Nobody is batting an eyelid after this “indefinite” suspension of new licenses or that open and covert movements by “inspections” will come, where other seizure options will be applied, in a new cycle of economic violence.

“Economists” who favor state socialism will never understand that salaried work for the State is innately inefficient. Then, in the face of systemic crisis, they thought they could allow self-employed laborers, cooperative members and small capitalists to work freely, under State control, tied down by regulations and caught in the web of the State’s monopoly market.

They never knew that free, private or associated labor and private capital not only needs a free market, but that they create it so they can survive, because it’s their modus vivendi and that’s why they have moved away from all of these frameworks and have searched for and found alternative supply channels and even a market within and outside the country, with stable supply and exchange channels which the State was never able to set up by itself.

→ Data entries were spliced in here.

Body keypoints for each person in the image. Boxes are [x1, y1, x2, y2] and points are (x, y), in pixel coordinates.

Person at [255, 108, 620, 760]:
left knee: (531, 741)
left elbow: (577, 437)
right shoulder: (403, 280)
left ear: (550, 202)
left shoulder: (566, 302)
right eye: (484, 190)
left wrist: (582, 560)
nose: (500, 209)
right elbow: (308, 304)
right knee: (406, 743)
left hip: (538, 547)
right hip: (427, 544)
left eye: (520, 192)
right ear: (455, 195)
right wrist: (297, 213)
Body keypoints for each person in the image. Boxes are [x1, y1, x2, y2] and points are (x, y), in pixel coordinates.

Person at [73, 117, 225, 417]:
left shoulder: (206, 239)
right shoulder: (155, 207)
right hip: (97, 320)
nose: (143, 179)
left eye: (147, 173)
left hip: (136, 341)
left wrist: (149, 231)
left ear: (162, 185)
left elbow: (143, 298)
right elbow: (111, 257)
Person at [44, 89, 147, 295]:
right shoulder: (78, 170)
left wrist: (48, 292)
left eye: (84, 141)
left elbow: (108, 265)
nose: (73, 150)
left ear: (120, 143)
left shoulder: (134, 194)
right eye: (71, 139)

This new cycle of the Revolutionary Offensive is another display of Stalinist socialism and its failed system based on salaried workers working for the government. And just like the government does in politics, repressing the opposition and socialist dissidence, they are only capable of surviving by attacking and oppressing non-governmental modes of production.

It is no coincidence that political and economic repression is being openly seen today. It’s a sign of the system’s terminal crisis. Those in the government who are more convinced about the need for change could find a space for dialogue and a search for a negotiated solution, both political and democratic, in this situation, where we all have a place, so as to avoid greater evils that are currently wreaking havoc in Venezuela. But, this demands the old government and party guards to step down.

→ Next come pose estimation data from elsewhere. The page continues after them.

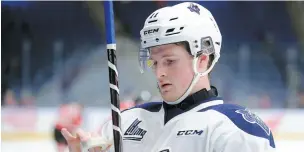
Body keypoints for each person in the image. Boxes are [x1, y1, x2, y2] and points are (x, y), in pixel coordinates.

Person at [61, 2, 276, 152]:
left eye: (170, 61)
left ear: (202, 59)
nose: (159, 72)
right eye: (154, 62)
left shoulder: (236, 129)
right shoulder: (125, 123)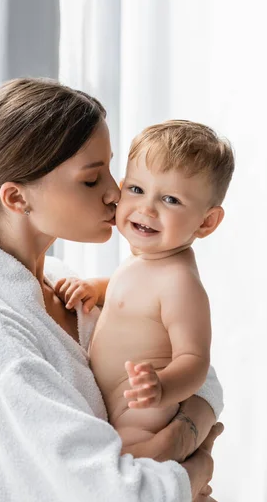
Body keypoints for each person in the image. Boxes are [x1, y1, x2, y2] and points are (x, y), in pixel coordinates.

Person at [0, 78, 224, 502]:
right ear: (17, 198)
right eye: (92, 180)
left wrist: (183, 432)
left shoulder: (64, 282)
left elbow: (197, 370)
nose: (116, 194)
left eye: (112, 169)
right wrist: (191, 468)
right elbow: (110, 493)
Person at [55, 120, 234, 449]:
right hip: (116, 399)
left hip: (141, 409)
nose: (147, 208)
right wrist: (96, 289)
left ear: (206, 222)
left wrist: (162, 387)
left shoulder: (180, 282)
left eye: (171, 200)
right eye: (136, 190)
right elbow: (131, 295)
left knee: (138, 468)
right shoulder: (146, 262)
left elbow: (194, 359)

5 thoughts on “Cuba: the ’68 Revolutionary Offensive Reedited

  • They have endured being surrounded by failure for several decades. Dictatorship is impervious denying criticism by imposing law!

  • Fidel made many mistakes, good judgement on economic management eluded him. Without Raul, it would have been even worse. Small business should never have been done away with, what a disaster.

  • These old socialist birds hang tough even when failure is all around them.

  • 6,653 launderettes were seized?

    That made me roll my eyes.

  • Let everybody pray that for the sake of Cubans and especially the younger generations, that the inhumane communist system being applied in Cuba fails sooner rather than later.
    Pedro Campos provides a wonderful analysis of the reasons for the successive failures of that system. As with most Cubans, Pedro is living in hope expressed forcefully by writing that:
    “It’s a sign of the system’s terminal crisis.”
    Not only is it time for the “old government and party guards to step down.” but also for them to take their rotten system with them.